Monday, August 17, 2009

Area Congress members off to August foreign junkets

By: William C. Flook
Examiner Staff Writer
August 17, 2009

Aerolineas Argentinas' Boing 737-200 prepares to land at the Jorge Newbery airport in Buenos Aires on August 21, 2008. Argentine lawmakers are due to vote the nationalisation of Aerolineas Argentinas, presently owned by Spanish group Marsans, after the latter decided to let it down on July 2008 leaving a USD 890 million debt. AFP PHOTO/Juan Mabromata (Photo credit should read JUAN MABROMATA/AFP/Getty Images) (AFP/Getty Images)
Maryland and Virginia congressmen are dashing to far-flung locales during their monthlong recess, traveling as far afield as Israel, China and Myanmar on missions funded by taxpayers or independent groups.

While some of their colleagues in the D.C. metro area are staying put in their districts for the August break, Sens. Jim Webb and Mark Warner, D-Va.; and Reps. Jim Moran, D-Va., Steny Hoyer, D-Md., and Frank Kratovil, D-Md., all flew -- or plan to fly -- overseas either as part of small delegations or on individual junkets.

Such trips are a routine part of legislators' jobs. But they have drawn increasing national scrutiny as the travel bills climb and tax dollars dwindle during the recession. A Wall Street Journal analysis last month found the annual cost of congressional overseas trips had grown to 10 times what it was in 1995, costing taxpayers $13 million in 2008.

Congressional leaders this month angered taxpayers and the military by seeking to add $330 million to the Pentagon's budget to buy four new passenger jets for government officials' use. House leaders said last Monday they would drop that request.

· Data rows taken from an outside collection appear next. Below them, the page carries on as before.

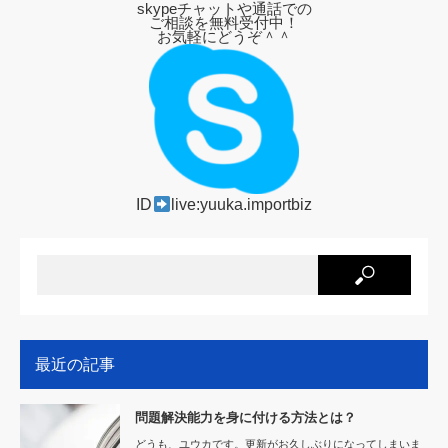
skypeチャットや通話での
ご相談を無料受付中！
お気軽にどうぞ＾＾
ID
live:yuuka.importbiz
最近の記事
問題解決能力を身に付ける方法とは？
どうも、ユウカです。更新がお久しぶりになってしまいま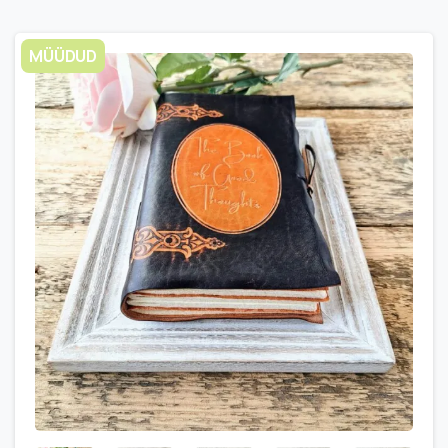
MÜÜDUD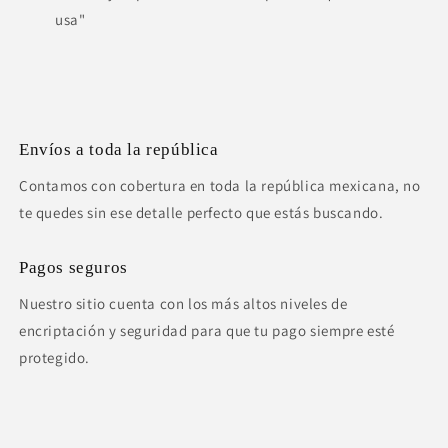
usa"
Envíos a toda la república
Contamos con cobertura en toda la república mexicana, no
te quedes sin ese detalle perfecto que estás buscando.
Pagos seguros
Nuestro sitio cuenta con los más altos niveles de
encriptación y seguridad para que tu pago siempre esté
protegido.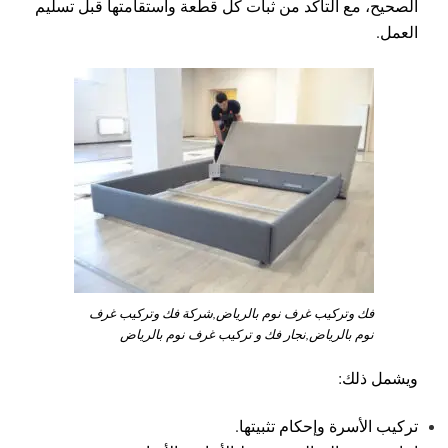
الصحيح، مع التأكد من ثبات كل قطعة واستقامتها قبل تسليم
العمل.
فك وتركيب غرف نوم بالرياض,شركة فك وتركيب غرف
نوم بالرياض,نجار فك و تركيب غرف نوم بالرياض
ويشمل ذلك:
تركيب الأسرة وإحكام تثبيتها.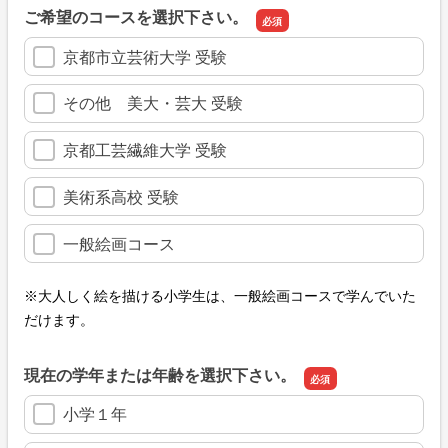
ご希望のコースを選択下さい。
京都市立芸術大学 受験
その他 美大・芸大 受験
京都工芸繊維大学 受験
美術系高校 受験
一般絵画コース
※大人しく絵を描ける小学生は、一般絵画コースで学んでいた
だけます。
現在の学年または年齢を選択下さい。
小学１年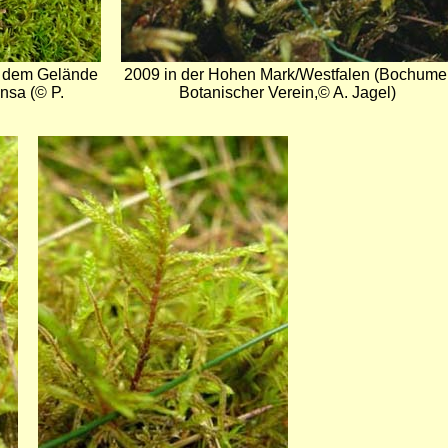
f dem Gelände
2009 in der Hohen Mark/Westfalen (Bochume
nsa (© P.
Botanischer Verein,© A. Jagel)
Bild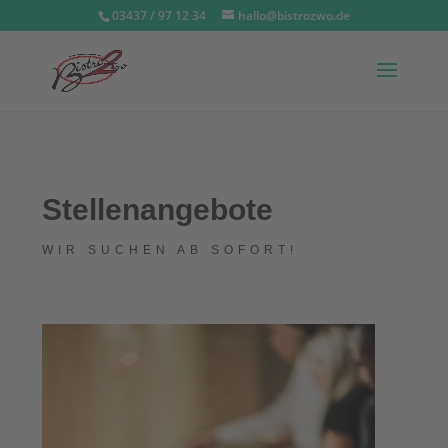
03437 / 97 12 34
hallo@bistrozwo.de
Stellenangebote
WIR SUCHEN AB SOFORT!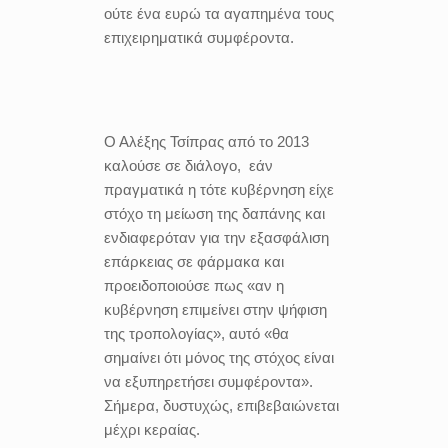
ούτε ένα ευρώ τα αγαπημένα τους
επιχειρηματικά συμφέροντα.
Ο Αλέξης Τσίπρας από το 2013
καλούσε σε διάλογο, εάν
πραγματικά η τότε κυβέρνηση είχε
στόχο τη μείωση της δαπάνης και
ενδιαφερόταν για την εξασφάλιση
επάρκειας σε φάρμακα και
προειδοποιούσε πως «αν η
κυβέρνηση επιμείνει στην ψήφιση
της τροπολογίας», αυτό «θα
σημαίνει ότι μόνος της στόχος είναι
να εξυπηρετήσει συμφέροντα».
Σήμερα, δυστυχώς, επιβεβαιώνεται
μέχρι κεραίας.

The local delegation's trips also entailed lobbying junkets. Hoyer and Kratovil returned from Israel over the weekend. They were on a fact-finding mission funded by a nonprofit wing of the American Israel Public Affairs Committee, one of D.C.'s most influential lobbies.

"This trip is an excellent opportunity to study American interests in the Middle East and gain a deeper understanding of the issues involved," Hoyer said in a news release before the trip.

Warner, a member of the Senate Banking Committee, plans to travel to Europe later this month with other committee members to discuss a host of financial issues, said spokesman Kevin Hall, who declined to offer specifics.

Webb, chairman of the Senate Foreign Relations Subcommittee on East Asia and Pacific Affairs, is in the middle of a five-nation, two-week tour of Southeast Asia that included a meeting with Myanmar's ruling junta. Webb on Saturday secured the release of imprisoned American John Yettaw from the country, formerly known as Burma.

Moran last week wrapped up a visit to Ottawa for the TransAmerica Conference, which was paid for by the Falls Church-based Franklin Center for Global Policy Exchange, spokesman Austin Durrer said. Moran will also be among a half-dozen congressmen visiting China the week before Labor Day, where he will meet with Chinese officials on financial issues, Durrer said. That trip will be taxpayer-funded.

Good-government groups say that Congress members open themselves up to criticism when they go on such junkets.

"These groups would not be inviting members of Congress on their dime if they weren't trying in some way to influence that lawmaker," said Dave Levinthal, spokesman for the D.C.-based Center for Responsive Politics, a nonprofit group that probes the role of money in government. "Is that a good thing or a bad thing? That's not for us to say. But it's evident that a good number of lobby groups try to curry favor in a good number of ways. And taking them around the world -- or even around the block -- is a good way to do it."